The Essential Difference
The Difference:
Is it Live or is it recorded?
by Glenn Koenig
Consider your experience at a meeting or presentation.You probably don't sit rigidly staring just at the presenter the whole time. Your eyes wander to other people or parts of the room. You may whisper with your neighbor in the next seat. You might review the printed materials that were handed out to supplement the presenter's message. Perhaps you take another sip of your beverage or nibble at what you were snacking on at your table (if there is one). Maybe you take notes or get ready to ask a question when the time comes.
Now consider a video of the same thing. Most video recordings made by people
signed up at the last minute are recorded with a single camera. If the person
isn't experienced in audio recording and elects to use the microphone on the
camera for sound, then so much the worse.
You're very likely to end up with a single close-up shot of the presenter, as
a talking head, (head & shoulders shot, we call it), that goes on for extended
periods of time with no change, accompanied by echoey sound, interrupted by
other noises in the room, such as air conditioner noise, people talking, coughing,
moving around, and so on. There is often no video showing the other audience
members, so you have no other 'feel' of what it was like to be there. You may
get to hear some laughter or applause, but that's usually it.
You don't get any of the hand outs and you're not allowed to talk to anyone
there or ask questions or share in anything else provided there. Your job is
to just sit still and stare at the screen. A screen, by the way, which is showing
you nothing new (the same face, talking) after the first few seconds.
Compare this to the kind of television most people watch on a daily basis for hours at a time. It's like night and day. No scene stays on screen for more than 5 seconds, on average. The sound is carefully recorded and mixed to make the voices stand out while other sounds or music are mixed in at a lower level. There is a great variety of things to look at and a pacing of what you are watching designed to keep you focused on it as much as possible, no matter how short your attention span might be.
Compared to that, the video recording of your meeting is very, very, boring. Not only is it difficult to concentrate on, listening to the sound is taxing. Your brain has to do extra work just to hear what the speaker is saying simply because of the difficulty in making out the words. Sure, you can pause and rewind a bit to try again, but that just makes the whole thing take that much longer to watch.

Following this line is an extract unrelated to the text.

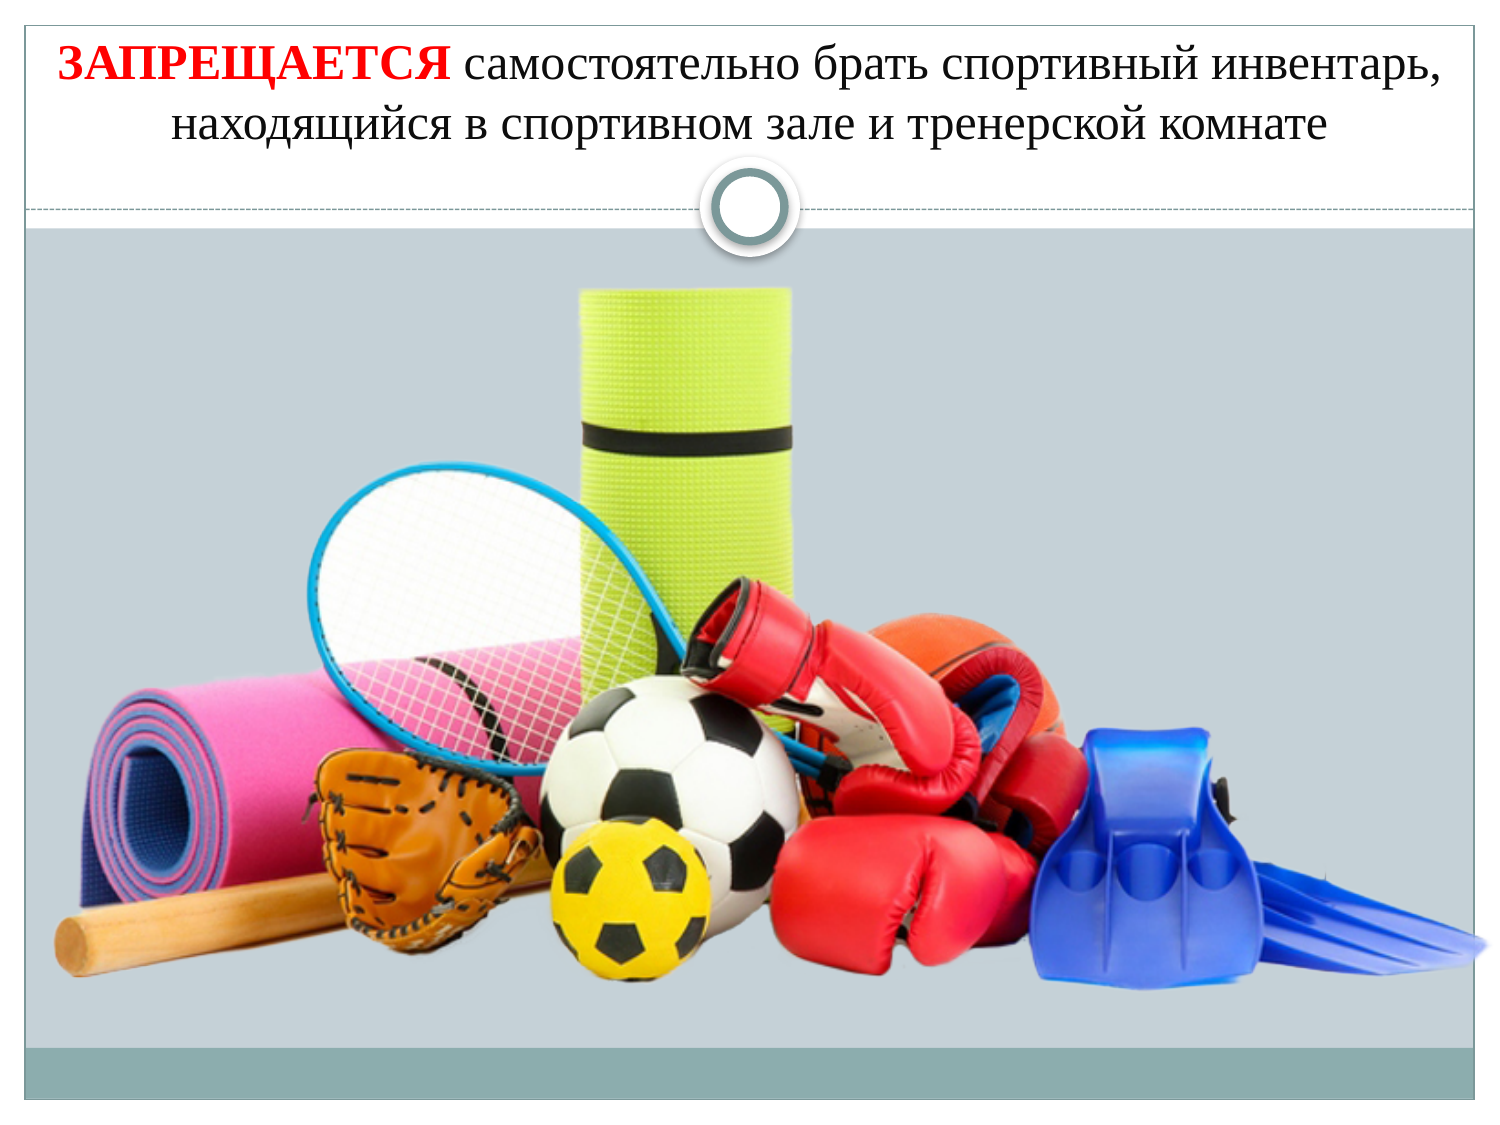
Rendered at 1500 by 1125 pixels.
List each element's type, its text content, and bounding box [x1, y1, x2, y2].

picture [41, 127, 1500, 1101]
title ЗАПРЕЩАЕТСЯ самостоятельно брать спортивный инвентарь, находящийся в спортивном зале и тренерской комнате [29, 42, 1471, 157]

But there's more. For the meeting that you attended in person, you made a commitment to be there in the first place. You blocked out the time, probably had to register or sign up somehow, traveled to get there, etc. But often it's "somebody else's idea" that you watch a video of that meeting if you didn't have time to go. You might like to hear a synopsis, but to see the whole thing, now that it's past history, is somehow usually quite uninspiring.
Even if you record the event and then hand out the "tapes" for free to those you think should have been there, to watch them, chances are, there were good reasons why they weren't there in the first place. It doesn't just depend on lack of interest in the topic or the presenter, but on the hundreds of decisions we make daily on how to spend our time. We are forced to give up numerous things that we "could have" or "would like to have" done simply because there isn't enough time to do everything. To then have to "make time" by carving two hours (or whatever) out of our busy schedules to watch a single image of a talking head is rather a lot to expect.
Given the uninspiring nature of watching a video of a meeting versus actually being there, the chances that someone who wasn't there will watch a video of it all are vanishingly small.